NWSA thesis for this strangle
The market-implied 1-standard-deviation range for NWSA extends from approximately $22.74 on the downside to $27.08 on the upside. A NWSA long strangle is the OTM cousin of the straddle: lower up-front cost but the underlying has to travel further past either OTM strike before the position turns profitable at expiration. Current NWSA IV rank near 11.11% sits in the lower third of its 1-year distribution, where IV often re-expands toward the mean; this favors premium-buying structures and disadvantages premium-selling structures on NWSA at 30.40%. As a Communication Services name, NWSA options can move on sector-level news flow (peer earnings, regulatory updates, industry-specific macro data) in addition to NWSA-specific events.

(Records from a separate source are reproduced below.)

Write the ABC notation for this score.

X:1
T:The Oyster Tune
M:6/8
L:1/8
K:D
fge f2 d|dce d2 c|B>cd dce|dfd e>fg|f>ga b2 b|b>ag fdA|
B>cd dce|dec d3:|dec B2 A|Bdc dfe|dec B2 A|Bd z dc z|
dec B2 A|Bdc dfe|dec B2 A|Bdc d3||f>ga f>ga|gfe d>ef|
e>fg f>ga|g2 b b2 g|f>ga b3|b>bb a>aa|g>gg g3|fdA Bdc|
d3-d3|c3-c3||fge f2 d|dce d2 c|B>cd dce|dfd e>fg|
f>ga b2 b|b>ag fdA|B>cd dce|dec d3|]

NWSA strangle positions are structurally neutral / high-volatility (long premium, OTM); the modeled P&L assumes European-style exercise at expiration and ignores early assignment, transaction costs, dividends paid before expiry on the stock leg (when present), and the bid-ask spread on the listed chain. NWSA positions also carry Communication Services sector concentration risk; news flow inside the sector (peer earnings, regulatory shifts, supply-chain headlines) can move NWSA alongside the broader basket even when NWSA-specific fundamentals are unchanged. Always rebuild the position from current NWSA chain quotes before placing a trade.
Frequently asked questions
- What is a strangle on NWSA?
- A strangle on NWSA is the strangle strategy applied to NWSA (stock). The strategy is structurally neutral / high-volatility (long premium, OTM): A long strangle buys an OTM call and an OTM put at offset strikes, cheaper than a straddle but requiring a larger underlying move to profit since both wings start out-of-the-money. With NWSA stock trading near $24.91, the strikes shown on this page are snapped to the nearest listed NWSA chain strike and the premiums come straight from the end-of-day bid/ask midpoint.
- How are NWSA strangle max profit and max loss calculated?
- Upside max profit is unbounded; downside max profit is bounded at the put strike minus the combined debit (reached at zero). Max loss equals the combined debit times 100 (reached anywhere between the two OTM strikes). Two breakevens at call-strike plus debit and put-strike minus debit. For the NWSA strangle priced from the end-of-day chain at a 30-day expiry (ATM IV 30.40%), the computed maximum profit is unbounded per contract and the computed maximum loss is unbounded per contract. Live intraday quotes will differ as the chain moves through the trading session.
- What is the breakeven for a NWSA strangle?
- The breakeven for the NWSA strangle priced on this page is no defined breakeven on the modeled curve at expiration, derived from end-of-day chain premiums. Breakeven is the underlying price at which the strategy's P&L crosses zero ignoring transaction costs and assignment risk. The current NWSA market-implied 1-standard-deviation expected move is approximately 8.72%; if the move sits well outside the breakeven distance, the structure's risk-reward becomes correspondingly tighter.
- When should you consider a strangle on NWSA?
- Strangles on NWSA are the cheaper cousin of the straddle - traders use them when they want a large directional move but are willing to give up the inner-strike sensitivity in exchange for a lower up-front debit on the NWSA chain.
- How does current NWSA implied volatility affect this strangle?
- NWSA ATM IV is at 30.40% with IV rank near 11.11%, which is on the low end of its 1-year range. Premium-buying structures (long call, long put, debit spreads) are relatively cheap in this regime; premium-selling structures collect less credit per unit risk.